The International Committee of the Red Cross (ICRC) has helped repatriate 128 rebels from Saudi Arabia to Yemen.
It comes two days after the Saudi-led coalition fighting the rebels said they would release 200 Houthi prisoners and allow medical cases to be flown out of Yemen’s rebel-held capital.
Sanaa’s airport has been closed for years amidst Yemen’s ongoing civil war.
At least 7,000 people have died since the conflict began in 2015.
But monitors believe the death toll is far higher. The US-based Armed Conflict Location and Event Data Project (ACLED) said last month that it had recorded more than 100,000 fatalities, including 12,000 civilians killed in direct attacks.
Iran-supported Houthi rebels seized much of the west of Yemen and ousted President Abdrabbuh Mansour Hadi in March 2015. Saudi Arabia and eight other mostly Sunni Muslim Arab states began an air campaign soon after aimed at restoring Mr Hadi’s government.
An ICRC statement said it had helped repatriate the prisoners after a request from the Saudi-led coalition. The group verified prisoner identities and checked that they wanted to return to Yemen before sending them back.
The UN special envoy for Yemen, Martin Griffiths, backed Thursday’s repatriation.
His office tweeted that he thanked the Saudis for releasing the detainees and for “the opening of Sanaa airport for mercy flights that would allow Yemenis to receive much-needed medical treatment abroad”.

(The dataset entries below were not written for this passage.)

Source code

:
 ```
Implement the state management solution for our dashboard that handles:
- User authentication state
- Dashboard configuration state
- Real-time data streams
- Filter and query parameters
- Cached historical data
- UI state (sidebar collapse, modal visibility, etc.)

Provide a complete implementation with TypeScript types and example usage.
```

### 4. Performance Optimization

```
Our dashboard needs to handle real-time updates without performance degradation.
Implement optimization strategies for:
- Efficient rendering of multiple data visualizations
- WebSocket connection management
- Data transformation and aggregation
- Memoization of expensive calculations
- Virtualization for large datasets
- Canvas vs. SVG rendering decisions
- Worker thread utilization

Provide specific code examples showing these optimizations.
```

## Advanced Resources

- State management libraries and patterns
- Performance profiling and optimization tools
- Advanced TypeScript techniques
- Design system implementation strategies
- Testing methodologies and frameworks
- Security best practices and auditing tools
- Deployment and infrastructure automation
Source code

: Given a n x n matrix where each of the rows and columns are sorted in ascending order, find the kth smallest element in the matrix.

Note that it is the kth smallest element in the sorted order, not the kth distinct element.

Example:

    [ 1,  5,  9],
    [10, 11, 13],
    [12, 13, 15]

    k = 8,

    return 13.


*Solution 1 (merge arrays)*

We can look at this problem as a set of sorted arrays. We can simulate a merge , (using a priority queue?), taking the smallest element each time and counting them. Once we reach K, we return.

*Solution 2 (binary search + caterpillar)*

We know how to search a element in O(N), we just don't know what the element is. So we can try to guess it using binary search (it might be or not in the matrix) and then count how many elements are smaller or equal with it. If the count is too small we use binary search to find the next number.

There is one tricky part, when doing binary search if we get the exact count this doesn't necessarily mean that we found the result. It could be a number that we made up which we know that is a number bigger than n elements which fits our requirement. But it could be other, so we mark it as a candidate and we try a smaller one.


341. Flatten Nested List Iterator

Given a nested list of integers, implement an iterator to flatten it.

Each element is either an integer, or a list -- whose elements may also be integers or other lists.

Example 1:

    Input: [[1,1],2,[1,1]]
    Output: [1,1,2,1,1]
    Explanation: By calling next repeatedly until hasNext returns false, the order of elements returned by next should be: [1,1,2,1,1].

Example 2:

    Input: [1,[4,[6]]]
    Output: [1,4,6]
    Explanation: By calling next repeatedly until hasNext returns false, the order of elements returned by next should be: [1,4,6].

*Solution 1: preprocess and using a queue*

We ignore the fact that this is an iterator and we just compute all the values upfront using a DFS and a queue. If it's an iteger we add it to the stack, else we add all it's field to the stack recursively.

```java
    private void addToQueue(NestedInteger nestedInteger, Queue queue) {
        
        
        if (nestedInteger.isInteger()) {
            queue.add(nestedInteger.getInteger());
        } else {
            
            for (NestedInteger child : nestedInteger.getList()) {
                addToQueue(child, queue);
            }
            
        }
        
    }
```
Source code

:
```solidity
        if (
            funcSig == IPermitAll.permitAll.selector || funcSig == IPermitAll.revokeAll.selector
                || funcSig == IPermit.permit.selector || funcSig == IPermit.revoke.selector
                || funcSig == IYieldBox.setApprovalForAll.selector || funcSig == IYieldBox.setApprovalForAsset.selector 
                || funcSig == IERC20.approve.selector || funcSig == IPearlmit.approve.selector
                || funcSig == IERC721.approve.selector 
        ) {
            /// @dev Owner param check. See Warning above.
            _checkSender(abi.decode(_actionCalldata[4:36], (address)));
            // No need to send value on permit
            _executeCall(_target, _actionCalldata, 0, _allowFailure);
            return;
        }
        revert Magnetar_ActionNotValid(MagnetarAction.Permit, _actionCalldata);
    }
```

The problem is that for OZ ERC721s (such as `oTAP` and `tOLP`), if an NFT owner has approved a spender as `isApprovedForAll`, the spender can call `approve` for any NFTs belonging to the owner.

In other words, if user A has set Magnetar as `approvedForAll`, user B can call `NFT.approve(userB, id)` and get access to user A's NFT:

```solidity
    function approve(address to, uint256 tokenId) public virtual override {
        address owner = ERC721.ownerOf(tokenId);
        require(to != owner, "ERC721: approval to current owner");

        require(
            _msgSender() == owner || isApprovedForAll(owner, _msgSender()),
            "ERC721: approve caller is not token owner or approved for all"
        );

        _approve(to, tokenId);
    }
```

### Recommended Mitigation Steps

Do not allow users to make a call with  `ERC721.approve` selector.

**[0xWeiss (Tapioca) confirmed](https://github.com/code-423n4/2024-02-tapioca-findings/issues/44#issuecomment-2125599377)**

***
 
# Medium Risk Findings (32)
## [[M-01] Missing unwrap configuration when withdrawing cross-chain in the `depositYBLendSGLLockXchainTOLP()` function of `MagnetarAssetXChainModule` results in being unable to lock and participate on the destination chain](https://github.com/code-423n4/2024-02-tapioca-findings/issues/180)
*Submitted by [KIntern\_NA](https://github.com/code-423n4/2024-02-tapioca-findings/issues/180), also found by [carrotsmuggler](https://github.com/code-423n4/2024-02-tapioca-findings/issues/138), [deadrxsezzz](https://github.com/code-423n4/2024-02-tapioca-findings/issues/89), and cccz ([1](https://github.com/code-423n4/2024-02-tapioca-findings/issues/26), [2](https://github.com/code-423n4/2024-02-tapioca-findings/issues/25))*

It remains unclear if the 128 repatriated prisoners are among the 200 Houthi rebels the Saudis announced would be released on Tuesday.
Houthi rebels unilaterally released 290 detainees in September. A prisoner swap was part of a UN agreement brokered between warring parties in Sweden last December.
Kedir Awol Omar, ICRC Saudi Arabia’s head of mission, said he hoped the prisoner releases by the Houthis and the Saudis “will create a positive dynamic and will allow more detainees to be reunited with their families”.
Fighting in Yemen has caused the world’s worst humanitarian crisis.
About four-fifths of the population – 24 million people – are in need of humanitarian assistance or protection, including 10 million who rely on food aid to survive.
But recent reports suggest peace efforts are gathering pace. A senior Saudi official told Reuters earlier this month that the country had had an “open channel” with the Houthis since 2016.
“We are continuing these communications to support peace in Yemen,” he said.